(208c) An Integer Optimization Framework for Selecting Informative Genes | AIChE

(208c) An Integer Optimization Framework for Selecting Informative Genes

Authors 

Wu, J. - Presenter, Rutgers - The State University of New Jersey


Microarray experiments are emerging as one of the main driving forces in biology. By allowing the simultaneous monitoring of the expression of an organism's entire genome, array experiments provide tremendous insight into fundamental biological processes. One major challenge is to identify computationally efficient analyses that extract the most informative and unbiased components from the entire microarray data set. Recently, we presented (Androulakis 2005) an approach combining optimization and machine learning techniques (i.e., decision trees) for selecting minimal sets of maximally informative genes. Despite the significant success that we demonstrated, a number of issues remain. Primarily, the implicit definition of the classification model renders the overall solution cumbersome but also makes extensions, such as analysis of robustness and creation of multiple sets of informative features, complicated.

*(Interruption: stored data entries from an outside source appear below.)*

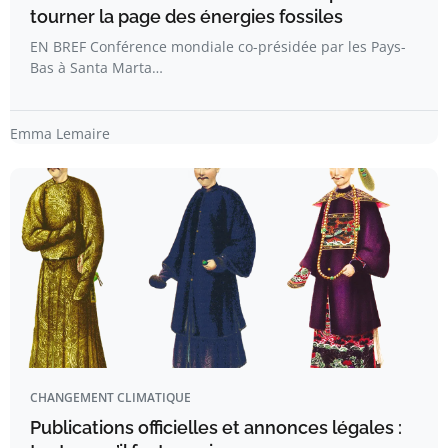
tourner la page des énergies fossiles
EN BREF Conférence mondiale co-présidée par les Pays-
Bas à Santa Marta…
Emma Lemaire
CHANGEMENT CLIMATIQUE
Publications officielles et annonces légales :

We will discuss our current work towards the development of a generalized framework based on a mixed-integer optimization formulation coupling optimization-based classification models and feature selection. We model the feature selection via the appropriate use of binary variables. Recently, (Street 2005) discussed an interesting optimization model (OC-SEP) for the derivation of multi-category oblique decision trees. The foundation of this algorithm is the formation of an orthogonality-based separation vector, which approximates the overall distance of the elements in each class vector, a given subset of the examples, above or below a given separating hyperplane. Each successive separating surface is the solution of the nonlinear optimization problem (OMCT) (Street 2005). This formulation has the advantage of building, recursively, arbitrary linear separators between the data. The objective attempts to make sure that for each class the majority of the points are either above or below the plane, and the trivial solution is avoided. The advantage of this formalism is the closed form representation of the classification problem renders the problem amenable to extensions. However, a number of limitations exist, and our work's purpose is to address them. Specifically, we seek to address the following issues:

1. The (OMCT/OC-SEP) formulation, as is, does not perform any feature selection,

2. The formulation needs to be solved recursively to construct the classifier and can not be solved as one single problem to build an equivalent classifier,

3. The formulation does not have the ability to construct an ensemble of classifiers in a systematic way,

4. The formulation does not account for modeling complexity,

5. The formulation is highly non-linear, and

6. The formulation is non-convex.

We present our novel extensions of this framework for selecting informative genes as the solution of a single, large-scale integer optimization problem and present our modeling approach for addressing all the aforementioned modeling limitations (items 1-4 in the list mentioned previously). Furthermore, we will:

1. Suggest numerous reformulations aimed at removing some of the critical problems associated with the original formulation (item 5 in the list mentioned previously), and

2. Explore the possibilities offered by global optimization methods already implemented in commercially available packages [e.g., BARON in GAMS (Sahinidis 1996)] to address the issues related to the possible non-convexities (item 6 in the list mentioned above).

We propose possible algorithmic decompositions for solving the large-scale optimization problem and explore distributed branch-and-bound implementations (Androulakis and Floudas 1999) for the solution of this very demanding computational problem. We test our methodology using an extended library of publicly available microarray data sets.

References

Androulakis, I. P. (2005). "Selecting maximally informative genes." Computers & Chemical Engineering 29(3): 535-546.

Androulakis, I. P. and C. A. Floudas (1999). Distributed Branch and Bound Algorithms for Global Optimization. Parallel Processing of Discrete Problems. P. M. Pardalos. New York, Springer-Verlag. 106: 1-36.

Sahinidis, N. V. (1996). "BARON: A general purpose global optimization software package." Journal of Global Optimization 8(2): 201-205.

Street, W. N. (2005). "Oblique multicategory decision trees using nonlinear programming." Informs Journal on Computing 17(1): 25-31.